Examples of responsible consumption

plastic packaging

As examples of responsible consumption, we are going to tell you some guidelines or practical principles from the perspective of any consumer:

  • Before consuming it, ask yourself if the product or service is really necessary, or if it constitutes a superfluous expense whose product does not compensate for the overall damage that its manufacture may entail.
  • Know the companies well. To do this, you need to find out which companies strive to do business in an environmentally and socially friendly way, and don't buy products from companies that don't.
  • Say no to excess plastic: Minimize plastic bags, straws, utensils, plates, glasses, containers, etc. and, if you have them, opt for biodegradable alternatives.
  • Apply the three R's of ecology whenever possible: reduce, reuse and recycle.
  • Separate biodegradable and recyclable waste and prioritizes recyclable packaging over single-use ones.
  • Do not consume products that have been tested on animals or produced through mechanisms of human exploitation or animal cruelty.
  • Choose free software over monopoly variants.

irresponsible consumption

In contrast to responsible consumption, irresponsible consumption is when the individual chooses not to discover or simply ignores the moral implications of purchasing a product or service, rather than simply accepting the fact that the world is just that.

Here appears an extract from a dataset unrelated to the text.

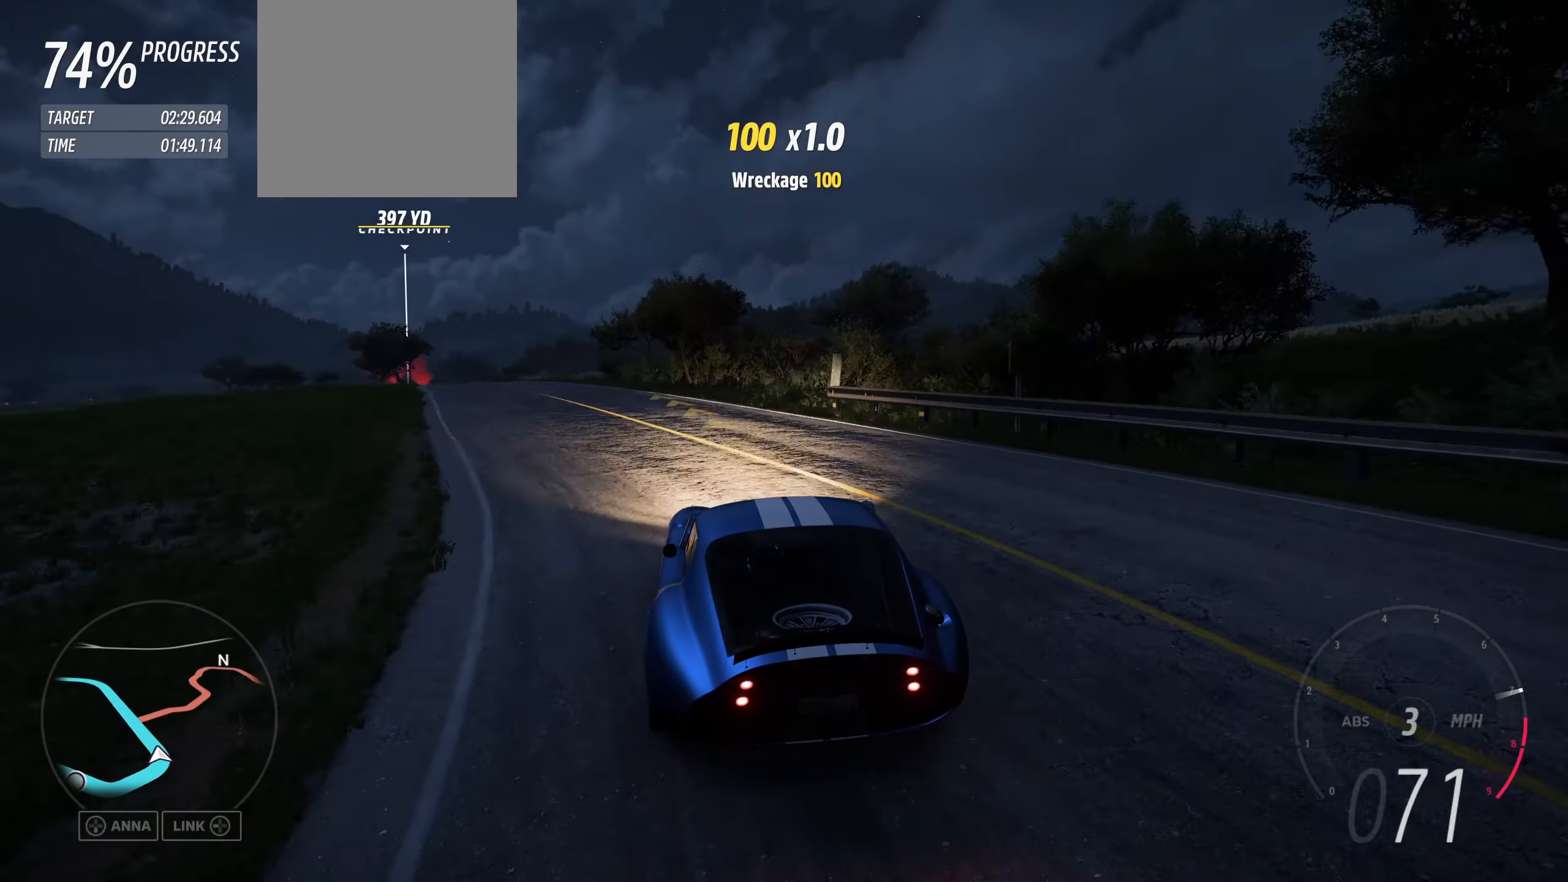
{"buttons": ["R2"], "left_stick": "up-left", "right_stick": "center", "events": []}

It is a pattern of consumption that favors ephemeral happiness, without interest in what happens in the productive chain of the purchased product: how many people work in subhuman conditions, how many non-renewable natural resources are deprived, being exploited to do so, and the extent of damage caused to the environment by doing so.

Irresponsible consumption may be a happier and more carefree way of consuming, but it is also an unethical and unsustainable way of consuming in the medium term.